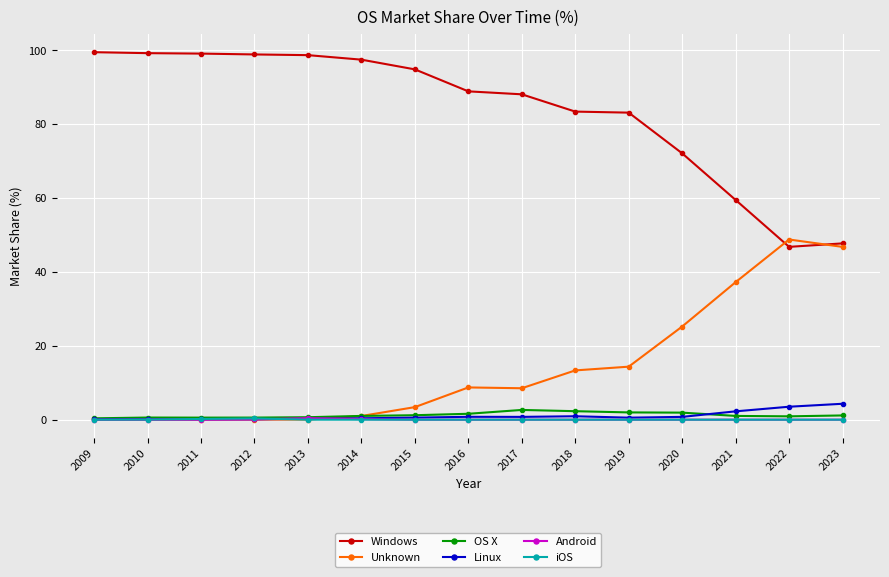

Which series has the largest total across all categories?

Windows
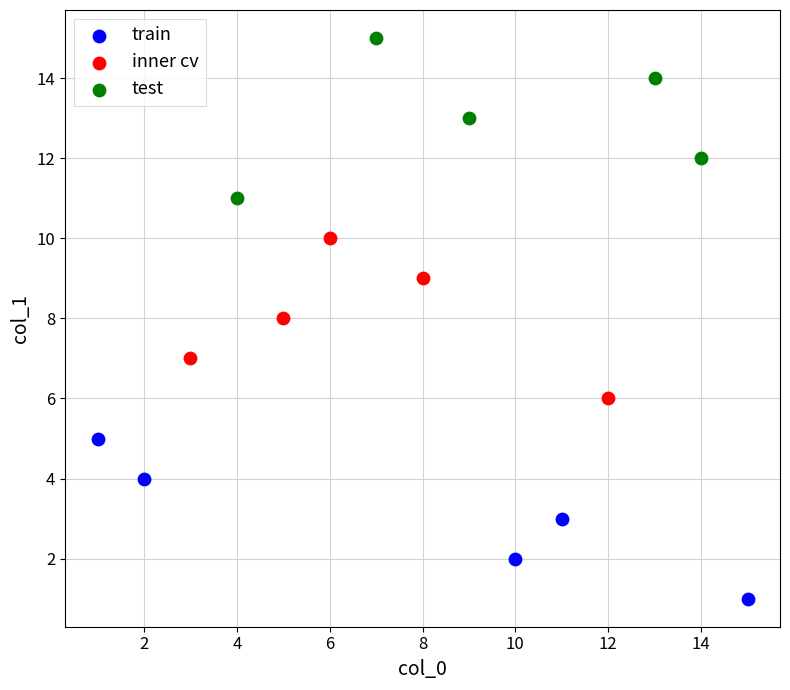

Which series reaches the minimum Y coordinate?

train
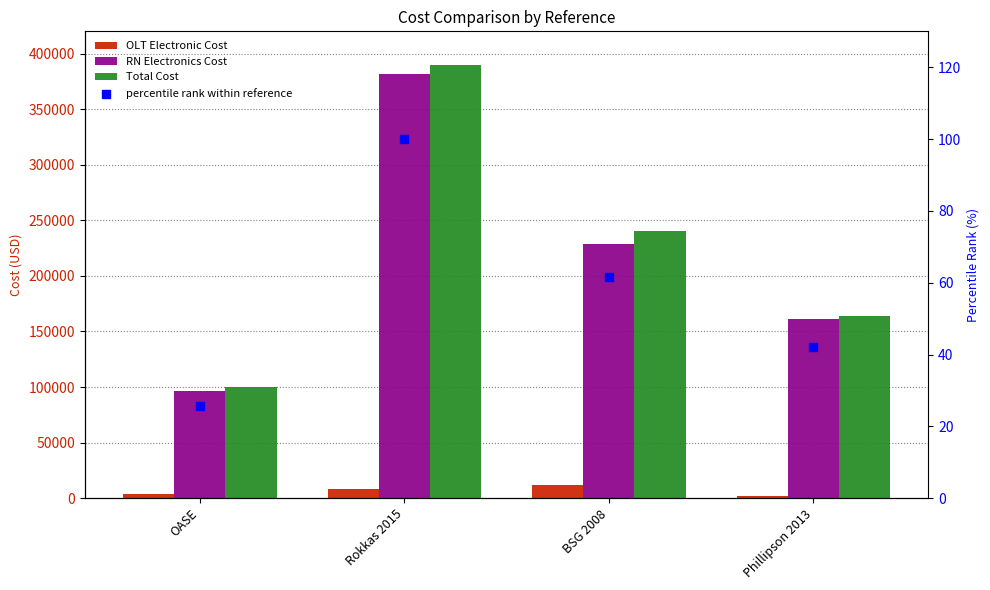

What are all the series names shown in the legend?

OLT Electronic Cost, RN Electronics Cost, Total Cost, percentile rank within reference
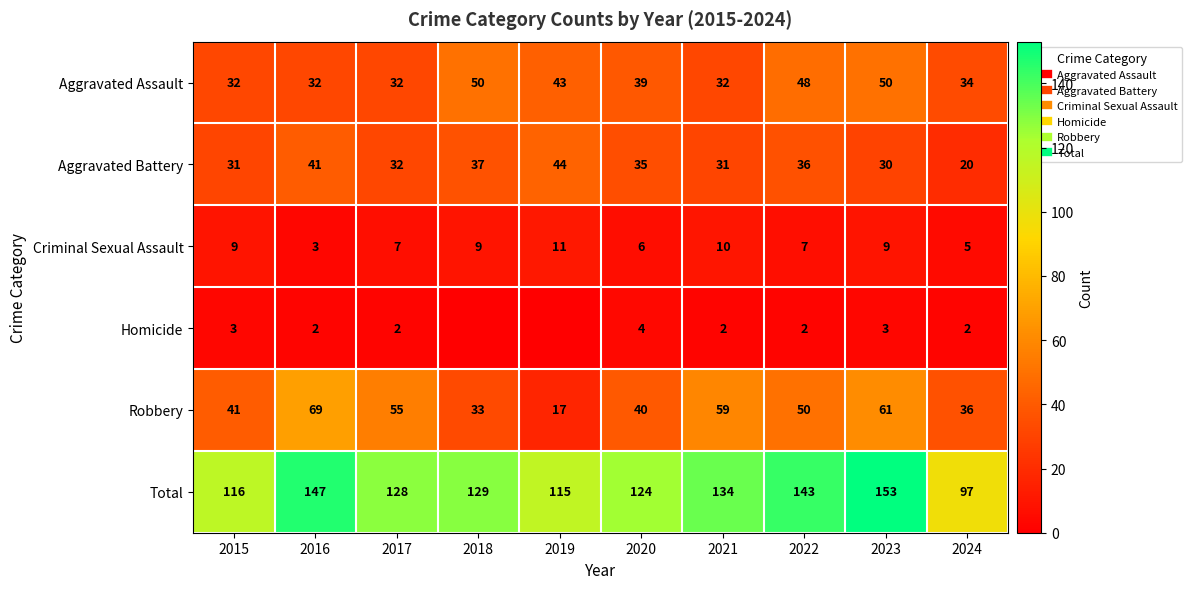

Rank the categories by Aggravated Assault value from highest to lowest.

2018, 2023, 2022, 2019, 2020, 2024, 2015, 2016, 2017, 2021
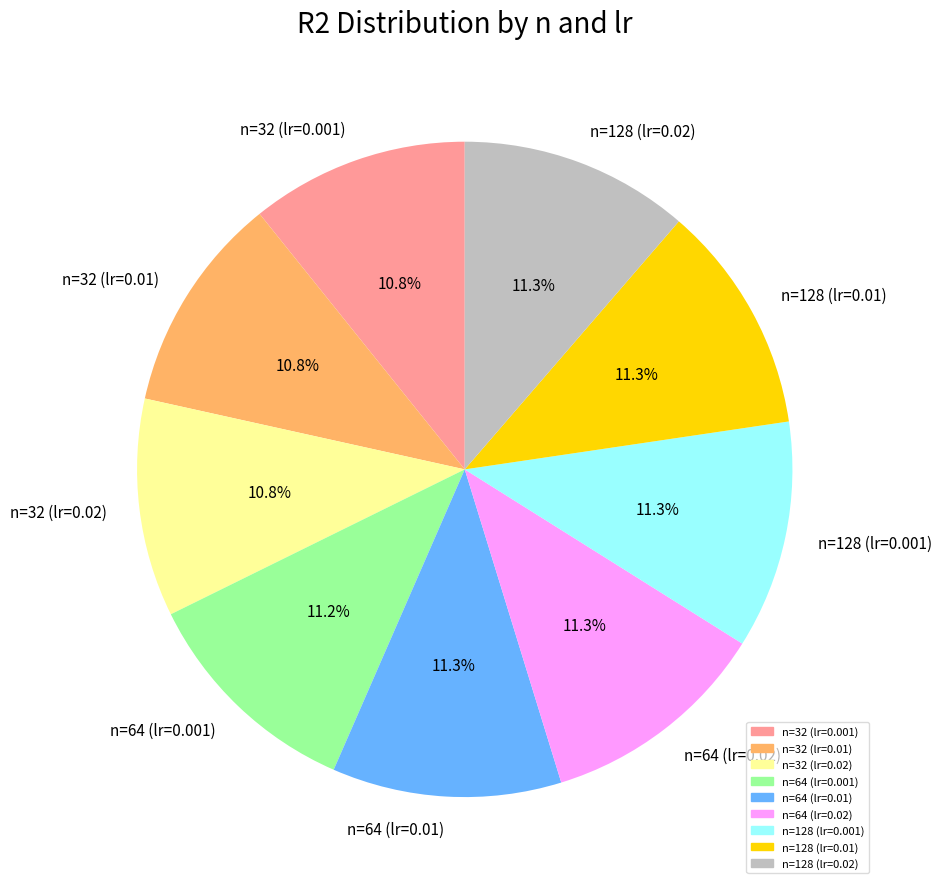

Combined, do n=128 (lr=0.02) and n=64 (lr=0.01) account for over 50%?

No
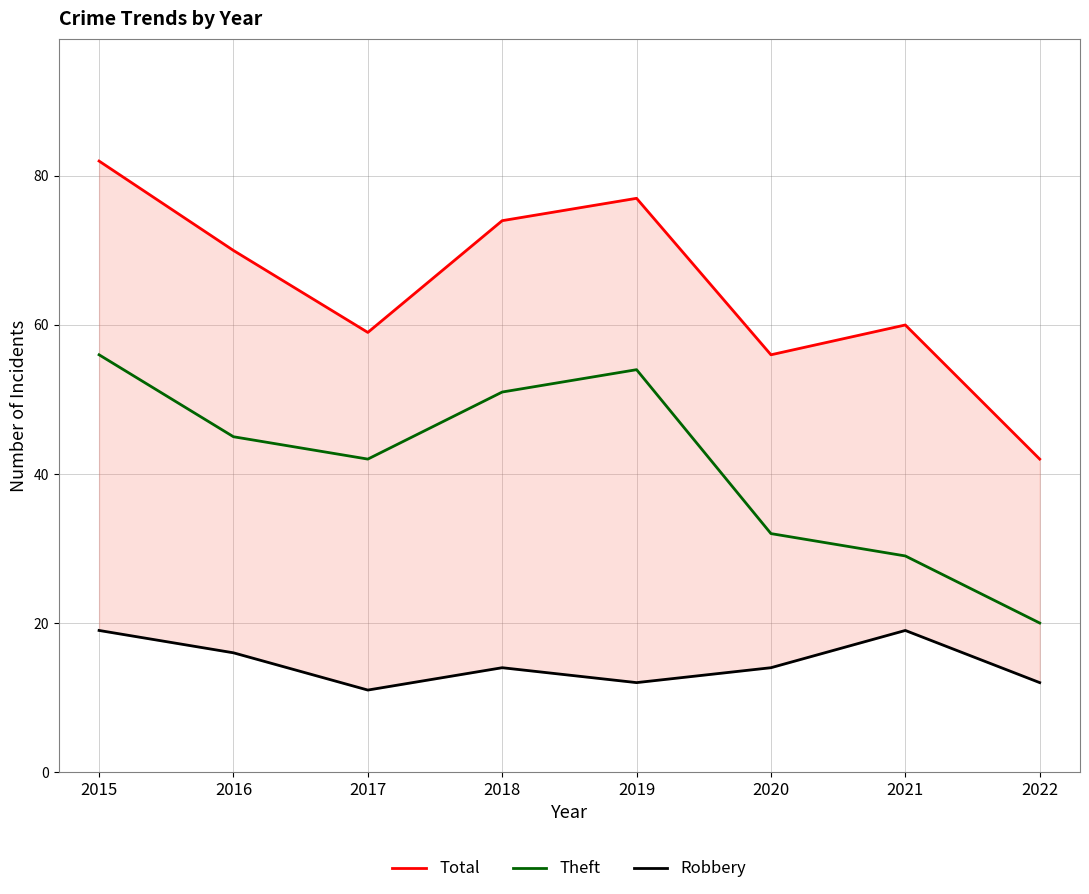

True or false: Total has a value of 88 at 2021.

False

PROBLEM STATEMENT: Copy all of the material above word for word, leaving out the pictures.

ANSWER TO THE EXERCISE:
Which series has the largest total across all categories?

Windows

Which series reaches the minimum Y coordinate?

train

What are all the series names shown in the legend?

OLT Electronic Cost, RN Electronics Cost, Total Cost, percentile rank within reference

Rank the categories by Aggravated Assault value from highest to lowest.

2018, 2023, 2022, 2019, 2020, 2024, 2015, 2016, 2017, 2021

Combined, do n=128 (lr=0.02) and n=64 (lr=0.01) account for over 50%?

No

True or false: Total has a value of 88 at 2021.

False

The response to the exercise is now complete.